Да, ей нравилось преображать отвратительное в прекрасное, жалкое в поражающее воображение. В общем – она чувствовала себя волшебницей, превращающей одежных золушек в принцесс.

В бедноватые совковые времена Ларису останавливали на улице дамы, просили продать то перешитый из дубленых тулупов жакетик, то невероятно стильный костюм из матрацного тика. А уж вязаные вещи под руками Ларисы обретали особый шик, что тоже было совсем не просто.
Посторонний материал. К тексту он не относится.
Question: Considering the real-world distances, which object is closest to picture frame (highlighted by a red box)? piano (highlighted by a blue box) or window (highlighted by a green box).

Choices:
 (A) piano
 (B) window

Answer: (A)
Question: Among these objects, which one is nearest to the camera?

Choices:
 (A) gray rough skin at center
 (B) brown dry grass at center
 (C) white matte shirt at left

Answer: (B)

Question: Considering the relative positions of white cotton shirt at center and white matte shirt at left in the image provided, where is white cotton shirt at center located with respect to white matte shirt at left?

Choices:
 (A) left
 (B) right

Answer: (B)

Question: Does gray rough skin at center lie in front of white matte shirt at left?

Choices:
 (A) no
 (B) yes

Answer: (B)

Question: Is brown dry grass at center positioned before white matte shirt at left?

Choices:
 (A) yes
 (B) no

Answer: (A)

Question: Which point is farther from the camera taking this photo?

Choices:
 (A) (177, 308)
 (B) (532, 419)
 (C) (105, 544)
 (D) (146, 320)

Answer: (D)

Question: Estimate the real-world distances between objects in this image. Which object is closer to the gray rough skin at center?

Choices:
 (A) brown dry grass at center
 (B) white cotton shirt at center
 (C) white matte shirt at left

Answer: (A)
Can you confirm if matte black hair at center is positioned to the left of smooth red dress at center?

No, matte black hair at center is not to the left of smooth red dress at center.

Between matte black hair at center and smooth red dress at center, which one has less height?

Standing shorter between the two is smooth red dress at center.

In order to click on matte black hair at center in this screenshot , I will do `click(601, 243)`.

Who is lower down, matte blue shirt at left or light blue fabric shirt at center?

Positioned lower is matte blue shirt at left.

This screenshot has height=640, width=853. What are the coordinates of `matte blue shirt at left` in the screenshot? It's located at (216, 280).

Вначале надо было купить несколько мотков дешевой тесьмы, потом долго ее распускать. Зато таких цветов и такого качества шерстяной пряжи в магазинах никто никогда не видел. Было кое-что и у «несунов». Но финансы молодой семьи «пели романсы». Андрюшка в ординатуре получал 90 рублей, а 40 давали на поддержание жизни родители. А сколько надо было? Вадьке на детсад – отстегивай, за кооперативную квартиру взносы вноси. А она сама – студентка, да еще с фантазиями. Бутылка с молоком стоила 30 копеек, без молока – 15. И надо было всегда точно рассчитывать, сколько сдать пустых, что бы хватило на полные, то есть и на кашу сыну, и на кефирчик Андрюше, который он бутылками выпивал на ночь прямо из горлышка, сорвав зеленочную крышку.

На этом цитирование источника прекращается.